Page excerpt:
....................

Are Best Efforts Ruining Education?

Guest Post by Taylor Lux, Educational Leadership Graduate Student, Drake University

Education is being ruined by best efforts. Attempts to improve the education system through the use of high-stakes testing as well as through well-intentioned, isolated acts by individuals actually have negative effects on education as a whole. No educator that I know sets out in the morning to ruin education, however, our collective best efforts are the downfall of the system; systematic change is necessary.

What is designed to be encouraging and to measure quality in our schools – testing – is actually discouraging quality by focusing the investment of resources on inspection rather than the quality of the system itself (Langford, 2008). In our efforts to produce highly productive citizens, properly prepared, tested, and sorted to be college-ready, we also manage to educate the joy out of students, leaving them associating learning with the stress of high-stakes testing. Langford (2008) frequently refers to his daughter’s, and many students, joy, and love for learning in their preschool and early school years. This joy diminishes as students age through our school systems. Ambiguous goals and quotas regarding increases in test scores, improved attendance, or decreased dropouts are not achievable because they place emphasis on a side-effect of a broken system; a system, while not intending to do so, is robbing joy from learning. In my experience, test scores and grades are even weaponized, as a way to threaten students into compliance (ex. turn in five missed assignments or you cannot participate in the volleyball game this week). There is little room for joy, curiosity, intrigue, or inspiration in a system that prioritizes compliance over learning.

....................

Provided material:
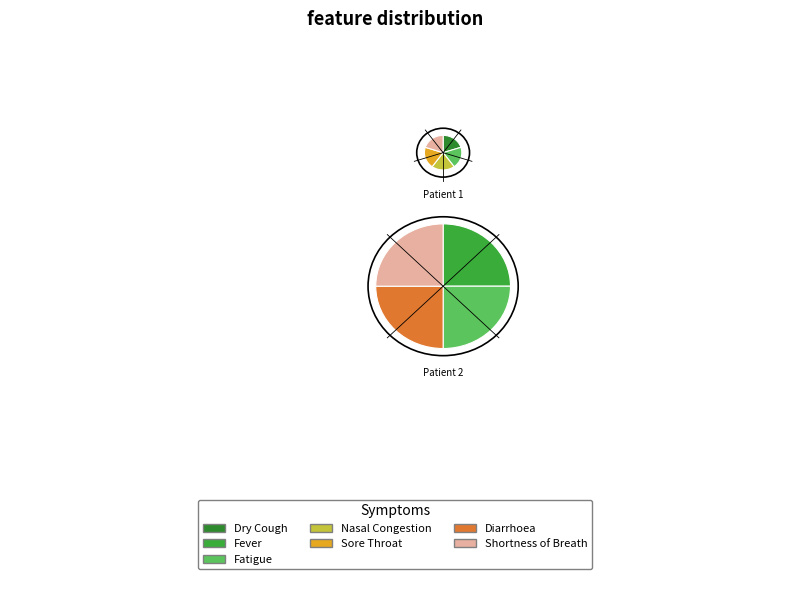

Count the number of slices in the pie.

7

....................

Exercise brief: Reproduce everything in the guest post from "Guest Post by" down to "change is necessary.". Rely on the guest post alone.

Solution for this exercise:
Guest Post by Taylor Lux, Educational Leadership Graduate Student, Drake University

Education is being ruined by best efforts. Attempts to improve the education system through the use of high-stakes testing as well as through well-intentioned, isolated acts by individuals actually have negative effects on education as a whole. No educator that I know sets out in the morning to ruin education, however, our collective best efforts are the downfall of the system; systematic change is necessary.